I am not a musician. I try to sing, mostly in the front seat of my car with no one with me, or maybe just Sally, riding with me. I can’t hit the high notes anymore, but if it’s in the right key I might not sound too bad. I’ll do Karaoke from time to time, but haven’t soloed yet, for two reasons. One, if there are more than one person singing, others might not be able to figure out which one, or ones, are off key, and two, karaoke is often times done in places that serve alcoholic beverages, so many of the listeners might not even know, or care, if someone is singing off key, if you get my drift.

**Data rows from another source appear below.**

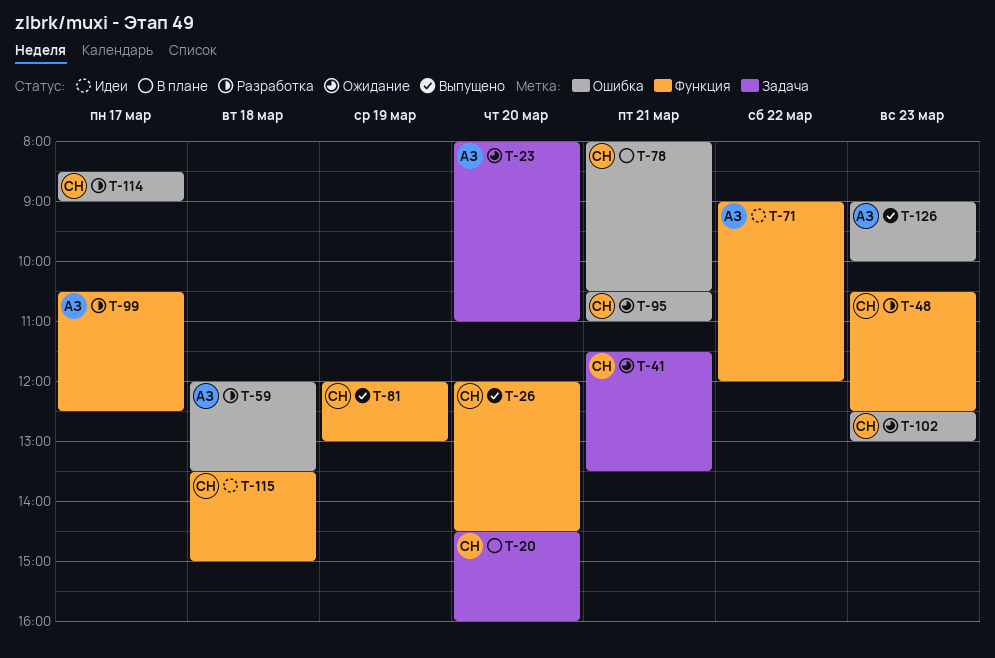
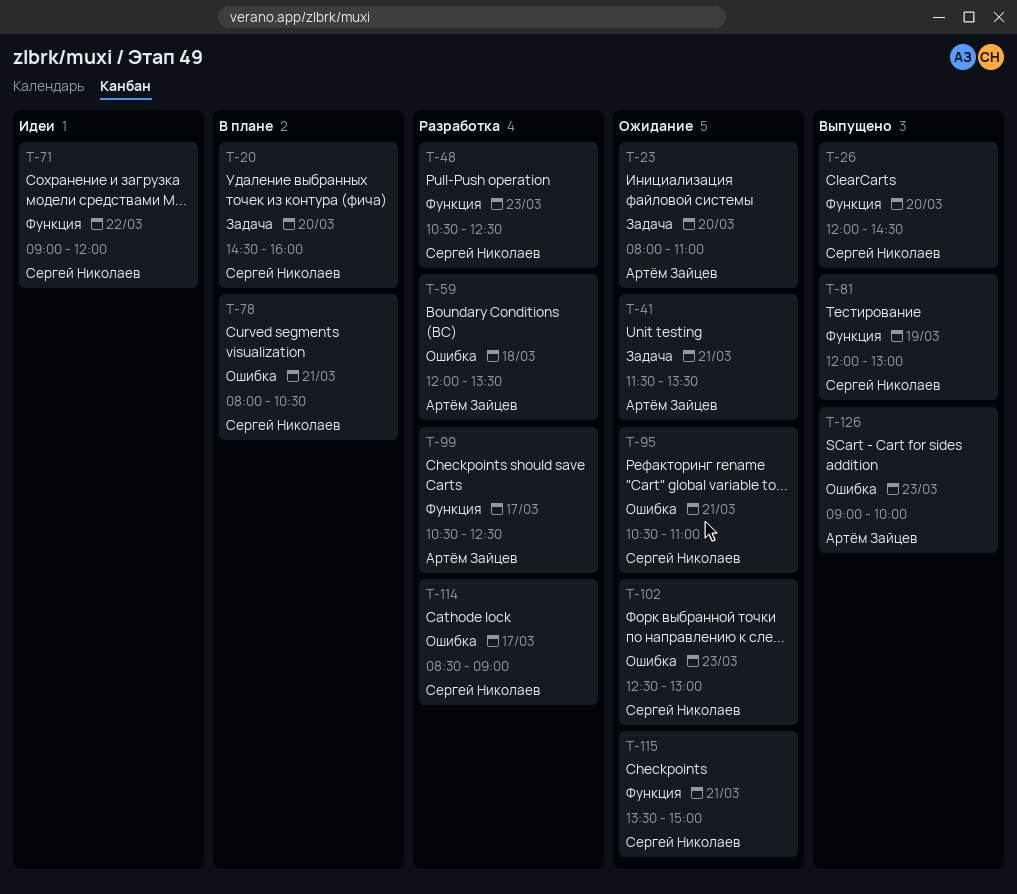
T-41, owner: Сергей Николаев -> Артём Зайцев
T-71, owner: Артём Зайцев -> Сергей Николаев
T-115, status: Идеи -> Ожидание
T-115, day: Mar 18 -> Mar 21

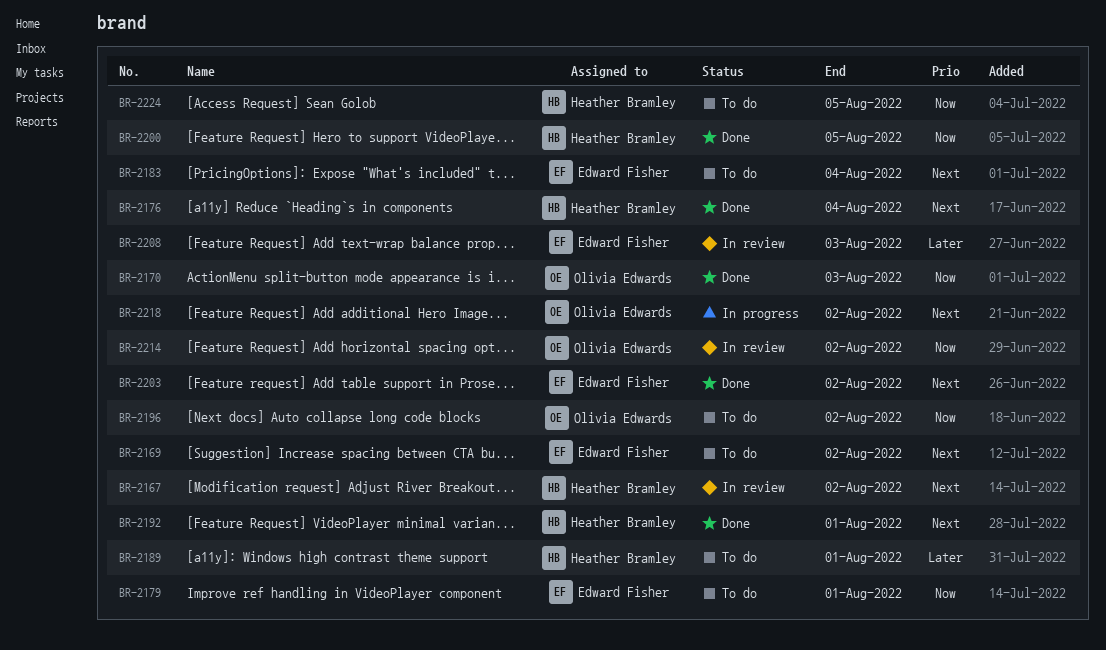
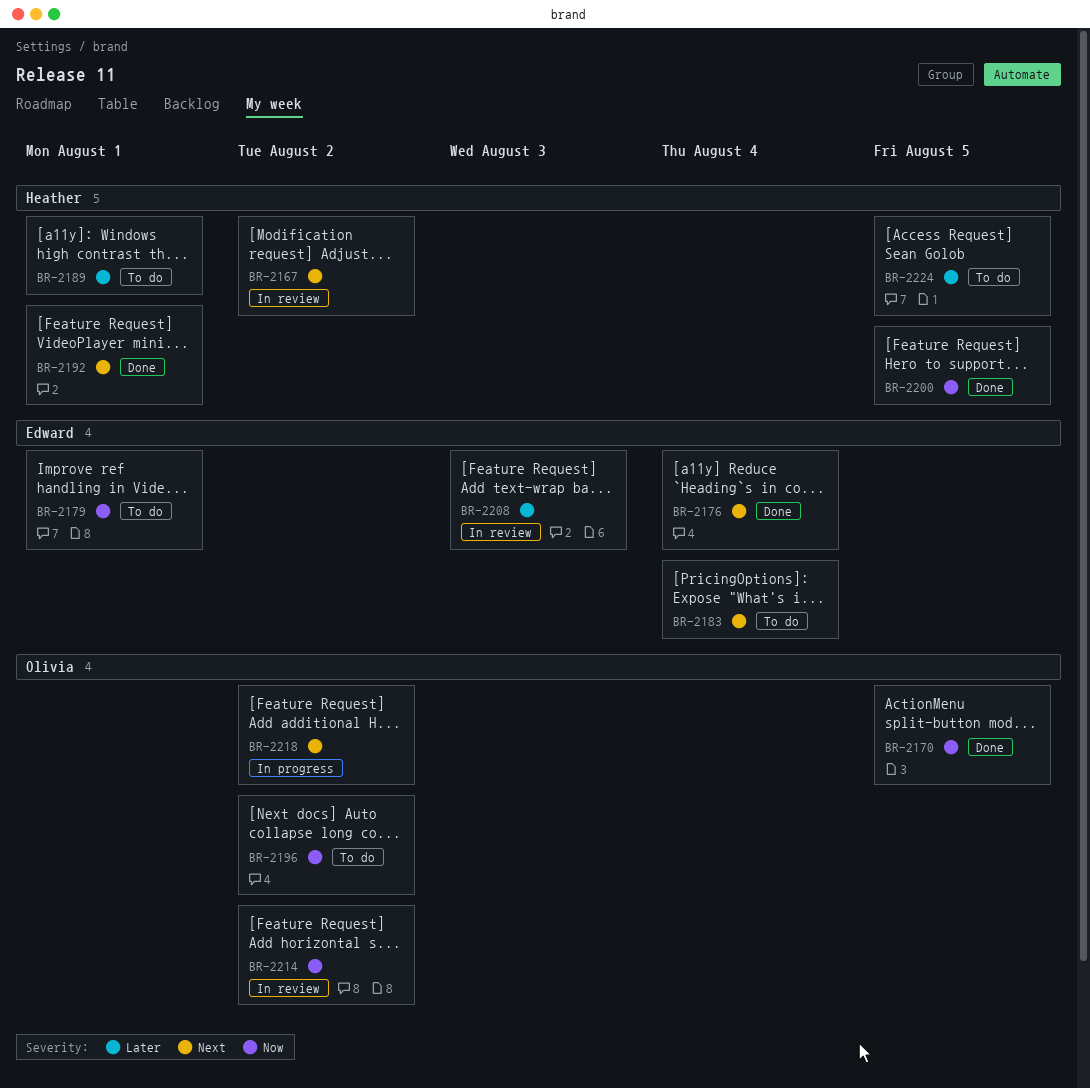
BR-2169: present -> none
BR-2170, due: Aug 3 -> Aug 5
BR-2176, owner: Heather Bramley -> Edward Fisher
BR-2203: present -> none
BR-2224, priority: Now -> Later

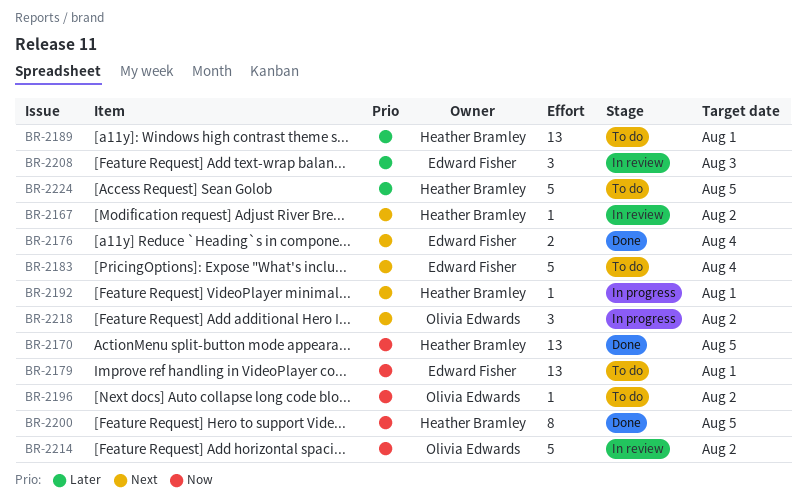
BR-2170, owner: Olivia Edwards -> Heather Bramley
BR-2192, status: Done -> In progress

So not being too able to put my stories to music and share them that way, and having this opportunity to share my thoughts and words through this forum, I tell my stories through the pen, or more specifically, the keyboard, and my one index finger on each hand.

I hope, and wish, that all of you find the opportunities, and avenues, to tell all of your wonderful and amazing stories, however you can. I hope, too, if you might be a character in any of my tales, or I in any of yours, that each time we share them they’ll still ring like a bell, and we can imagine sitting on that bed in some hotel, listening to, and enjoying again, the stories we can tell.